While some students immediately thrive in the structured, education-rich environment of a kindergarten classroom, others struggle to conform to the behavioral requirements of school. If your child exhibits behavioral problems upon entering kindergarten, he is far from the only one. Many children find this transition to formal education challenging and, as a result, act out in their kindergarten classrooms.
Rigors of Regimentation
Although you may try to maintain a regular schedule at home, you likely do not have an environment that is quite as regimented as the one your child will face in kindergarten. This suddenly strict schedule proves challenging to many kindergarteners. It can be difficult for these students to become accustomed to the fact that their desires have little impact on what they do throughout the day, leading them to act out or refuse to follow directions, particularly when those directions ask them to stop playing and engage in quiet learning activities.
Reduced One-on-One Time
If your child is used to having your undivided attention, sharing the attention of his kindergarten teacher with a room full of other students may prove challenging. Your child may engage in misbehavior, because doing so gets him some of the attention he desires. If you notice that your kindergartener's behavior leaves something to be desired, and you feel that this behavior is a result of the fact that he is no longer king of the castle, you may want to give him a bit more attention at home and discuss the fact that his teacher has to divide her time between students.
While the lessons of kindergarten seem simple to grown individuals, they commonly prove challenging to children who have to start from scratch.
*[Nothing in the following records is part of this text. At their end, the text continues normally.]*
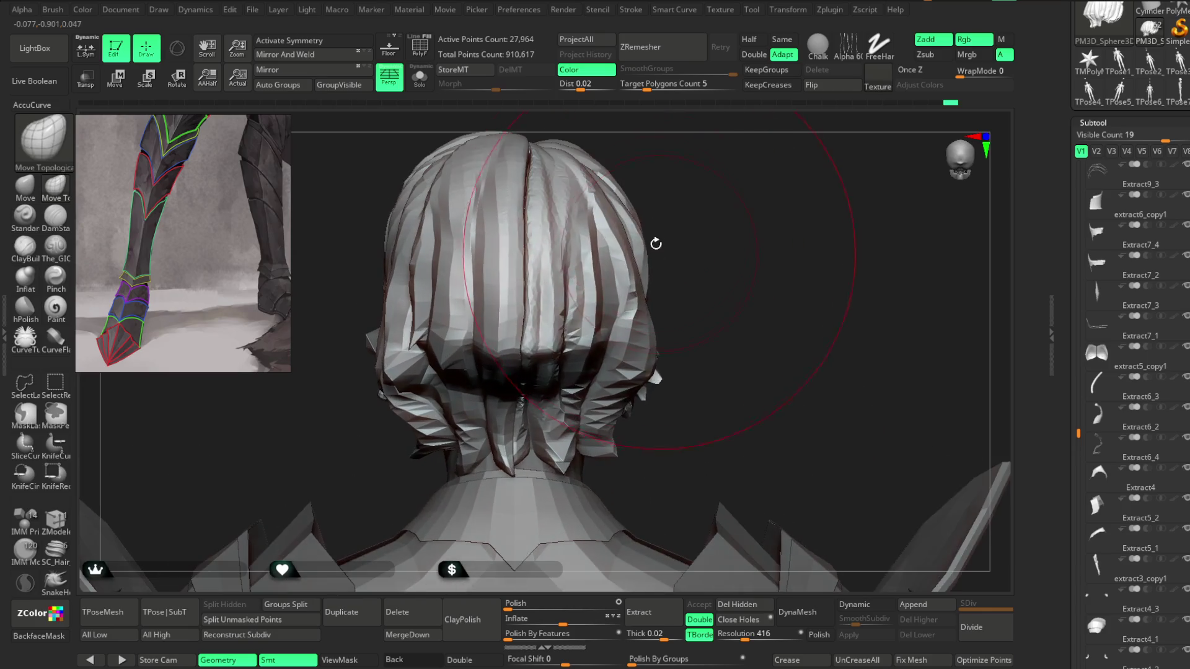
pyautogui.press('space')
pyautogui.moveTo(690, 210); pyautogui.dragTo(679, 211)
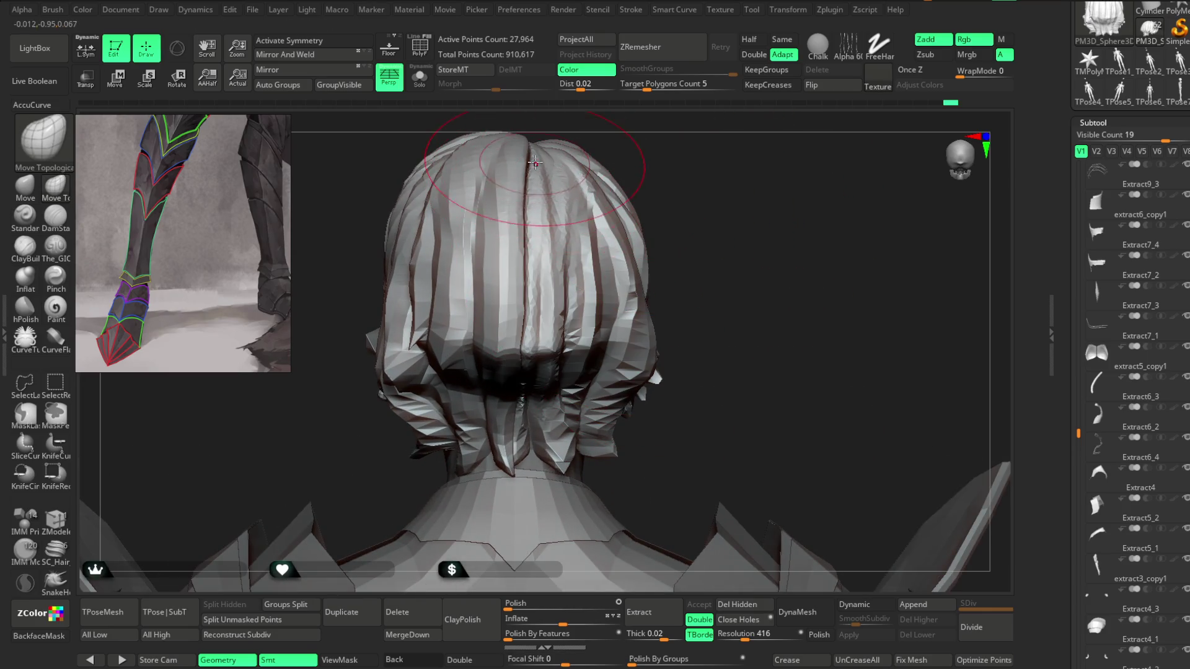
# Step: Reframe the head larger and switch to The_GIO subtractive carving brush with Zsub
pyautogui.moveTo(595, 124)
pyautogui.mouseDown()
pyautogui.moveTo(645, 111)
pyautogui.moveTo(531, 159)
pyautogui.mouseUp()
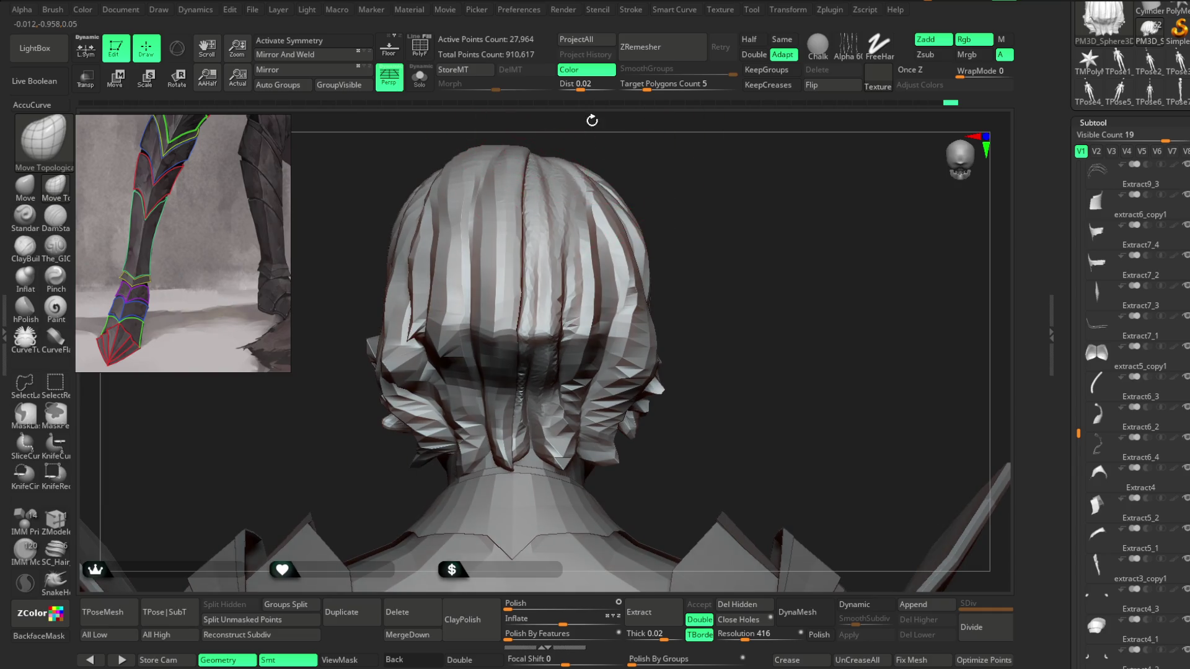
pyautogui.moveTo(590, 117); pyautogui.dragTo(533, 174)
pyautogui.moveTo(588, 130); pyautogui.dragTo(539, 244)
pyautogui.moveTo(657, 167)
pyautogui.mouseDown()
pyautogui.moveTo(649, 177)
pyautogui.moveTo(685, 148)
pyautogui.moveTo(693, 184)
pyautogui.moveTo(680, 228)
pyautogui.mouseUp()
pyautogui.press('2')
pyautogui.press('space')
pyautogui.moveTo(691, 403); pyautogui.dragTo(544, 201)
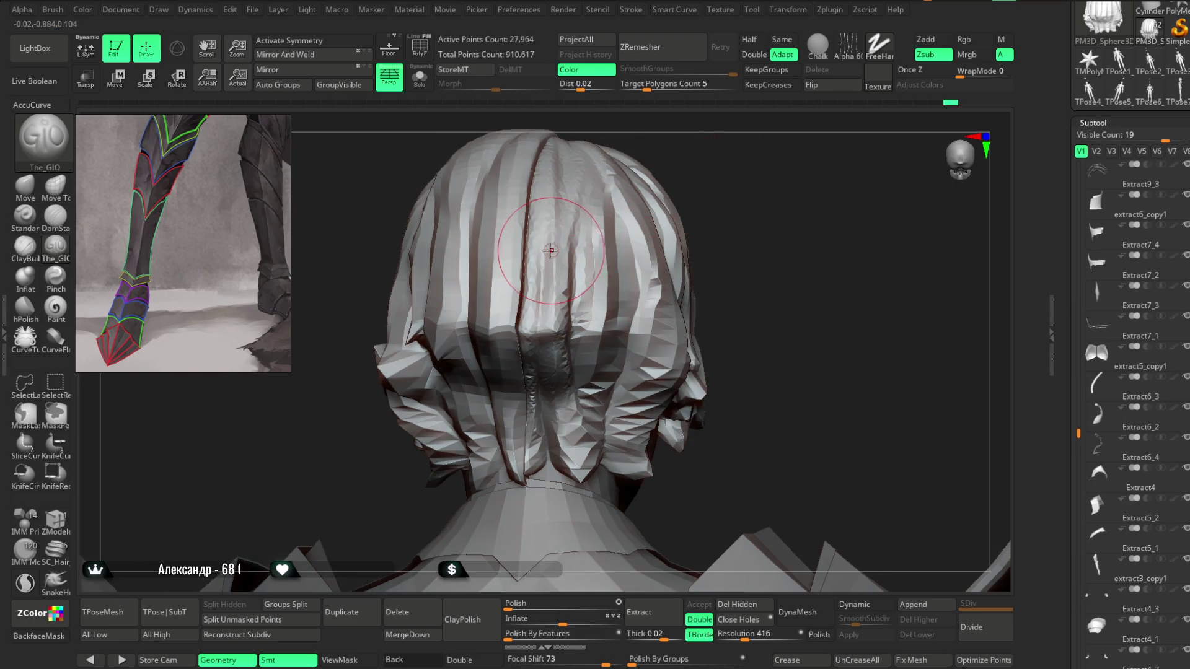
# Step: Carve strand grooves and a parting across the back and crown, orbiting around the hair
pyautogui.moveTo(732, 143); pyautogui.dragTo(543, 312)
As FamilyEducation reports, learning these lessons leads to frustration in some kindergarten students. These students may respond by acting out. If your child struggles to learn his lessons, sit down with him at home and work one-on-one with him. This will make him less likely to misbehave in class.
Importance of Kindergarten Behavior
Many parents worry that misbehavior in kindergarten could lead to academic woes later in life. While this thought is logical, it proves untrue, reports "The New York Times." Children who have behavioral problems during kindergarten do not suffer a poor academic fate. Eventually, they catch up with their peers.
Turning the Tide
Some parents are openly embarrassed by their kindergartener's behavioral issues. Doing this will only hurt your struggling kindergartener more. If your student seems to misbehave in his kindergarten class on a regular basis, be proactive. Speak with his teacher about his behavior and ask her what you can do to help. Not only will you likely gain useful information by doing this, you will also show your child's teacher that you are a concerned parent who is interested in your child's education.